The Man from the North: Suspense Flash Fiction By B.L. Conradis
B.L. Conradis, author of The Man from the North, is a journalist by trade who currently resides in Washington, D.C.. He has previously published short fiction online with Shotgun Honey and Akashic Books.
No one in Santa Luisa knew precisely where he came from, or why he was there. He arrived by bus from somewhere across the border one hot summer afternoon and decided to stay on in the town indefinitely. Some people called him Güero, on account of his fair hair and pale blue eyes. Most people knew him simply as the man from the north.
He took a room above the bar in the town square. On some days he would travel to the nearest city and no one would see him for a week or two at a time. There were whispers that he was on the run from the law; some in town heard he had killed a man.
The only thing they knew for sure was that he had an insatiable appetite—for alcohol, fighting, women.
It was during a festival in the town, about a month after his arrival, that he first laid eyes on her. She was the daughter of a local judge, and the most beautiful girl in all of Santa Luisa. Watching her from a distance, as she danced by herself in front of the local men, he was overcome with a desire to have her at all costs.
For the next several weeks he pursued her relentlessly. Day after day, he waited for her in front of the cafe where she worked. Eventually, after weeks of resistance, she gave in to his advances. And soon, much to her own surprise, she began to fall in love with him.
The whispers in town grew more pronounced. The girl lived with the judge in a large estate on the outskirts of town. But more and more, the townspeople saw her at the bar, or in the window of his room overlooking the town square, until finally she seemed to become a permanent fixture at his side.
For the next several weeks he pursued her relentlessly. Day after day, he waited for her in front of the cafe where she worked.
The girl didn’t care if they talked about her. All she cared about was being with him. At night he would play records for her in the dim light of his room, songs she had never heard before, some in English, others in Spanish. The one she liked best was a mixture of both. “I’ll be here by your side, and you’ll be here by mine,” sang the woman on the record, “—para siempre.” Forever and ever.
But as time passed, his demeanor changed. She could sense him drawing away from her. He stayed out late most nights. He began to speak of moving on to somewhere new.
And then the day came when he told her he was leaving for good. He had grown tired of Santa Luisa and would be departing on the last bus out of town. She was heartbroken, but insisted on seeing him off that night.

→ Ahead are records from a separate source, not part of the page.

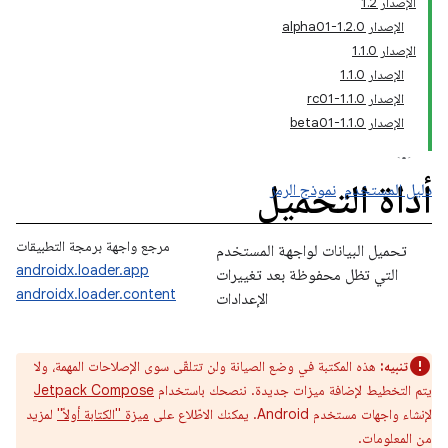
الإصدار 1.2
الإصدار 1.2.0-alpha01
الإصدار 1.1.0
الإصدار 1.1.0
الإصدار 1.1.0-rc01
الإصدار 1.1.0-beta01
أداة التحميل
دليل المستخدم
نموذج الرمز
مرجع واجهة برمجة التطبيقات
تحميل البيانات لواجهة المستخدم
androidx.loader.app
التي تظل محفوظة بعد تغييرات
androidx.loader.content
الإعدادات
تنبيه:
هذه المكتبة في وضع الصيانة ولن تتلقّى سوى الإصلاحات المهمة، ولا
يتم التخطيط لإضافة ميزات جديدة. ننصحك باستخدام
Jetpack Compose
لإنشاء واجهات مستخدم Android. يمكنك الاطّلاع على
ميزة "الكتابة أولاً"
لمزيد
من المعلومات.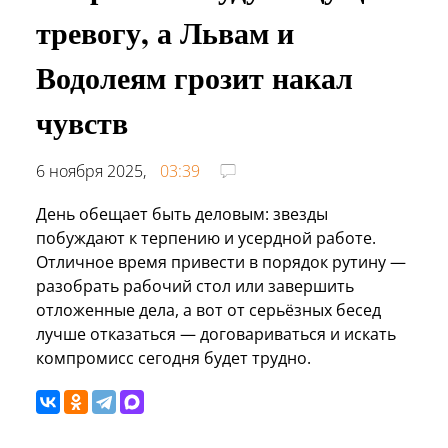
тревогу, а Львам и
Водолеям грозит накал
чувств
6 ноября 2025,
03:39
День обещает быть деловым: звезды
побуждают к терпению и усердной работе.
Отличное время привести в порядок рутину —
разобрать рабочий стол или завершить
отложенные дела, а вот от серьёзных бесед
лучше отказаться — договариваться и искать
компромисс сегодня будет трудно.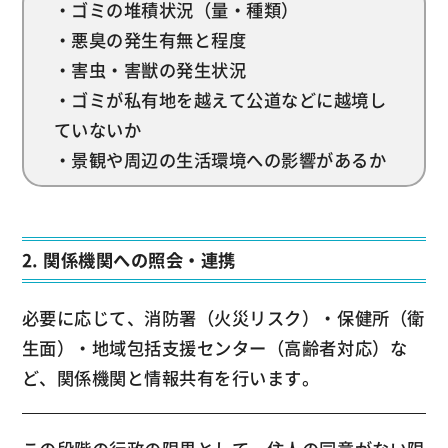
・ゴミの堆積状況（量・種類）
・悪臭の発生有無と程度
・害虫・害獣の発生状況
・ゴミが私有地を越えて公道などに越境し
ていないか
・景観や周辺の生活環境への影響があるか
2. 関係機関への照会・連携
必要に応じて、消防署（火災リスク）・保健所（衛
生面）・地域包括支援センター（高齢者対応）な
ど、関係機関と情報共有を行います。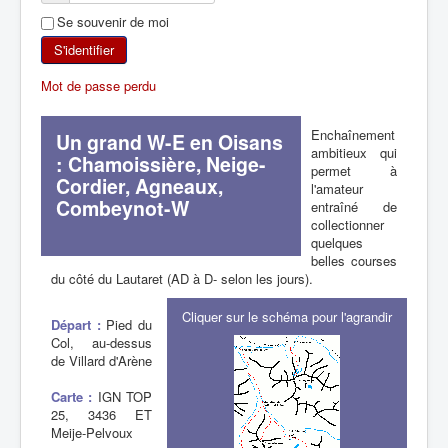
Se souvenir de moi
SKI DE RANDONNÉE
S'identifier
RANDONNÉE PÉDESTRE
Mot de passe perdu
RANDONNÉE SPORTIVE
Enchaînement
Un grand W-E en Oisans
ambitieux qui
: Chamoissière, Neige-
permet à
Cordier, Agneaux,
l'amateur
Combeynot-W
entraîné de
collectionner
quelques
belles courses
du côté du Lautaret (AD à D- selon les jours).
Cliquer sur le schéma pour l'agrandir
Départ :
Pied du
Col, au-dessus
de Villard d'Arène
Carte :
IGN TOP
25, 3436 ET
Meije-Pelvoux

Later that evening, she arrived at his room overlooking the town square, just as he was finishing packing. Her face was pale, her eyes red. In that dimly lit room, where they had spent so many hours listening to songs about love and heartbreak, she begged to come with him. He refused, even after she cried and pleaded, even after she threatened to kill herself.
Tiring of their argument, he turned toward the door, his suitcase in hand. He didn’t see her take the pistol out of the folds of her dress. Nor did he see her shut her eyes and whisper a prayer under her breath, as she aimed the gun at his back and pulled the trigger.
The townspeople weren’t surprised to learn the man had left on such short notice, but rumors persisted nonetheless. A boy claimed around that time to have seen the judge helping his daughter lift a body into the back of his car one night. And an old woman walking to town later said she noticed the two burning what looked like a man’s clothes on the grounds of their estate. But they were just stories, nothing more.
Eventually all that talk faded. The people of Santa Luisa simply lost interest. Even if his body did turn up, they said in the privacy of their homes, who could blame her for committing such a crime? Men like that—men who drank and fought, and manipulated young women—deserved an early death.
Days became months, months became years. The judge passed away, leaving his estate to his daughter. She never married, despite her frequent suitors. The only time the man from the north was ever mentioned anymore was in the context of her tragic fate. What a waste, the townspeople would say. Such a beautiful girl, now a beautiful, sad-eyed woman, all alone…
One day, on a rare visit to town, she overheard them talking about her.
“Imagine how happy her life would be,” an old lady was whispering, “if that man from the north had never stepped foot in Santa Luisa.”
The judge’s daughter smiled sadly—they had never understood her love for him.
That night, in the house that once belonged to her father, she crept into the bedroom. There, illuminated by candlelight on the four-post bed, lay her beloved man from the north. She caressed his body, the body left paralyzed from the neck down after the bullet that had pierced his spine but spared his life.
“I’ll be here by your side, and you’ll be here by mine,” she sang to him softly, ignoring his pleas for a merciful death. “Para siempre.”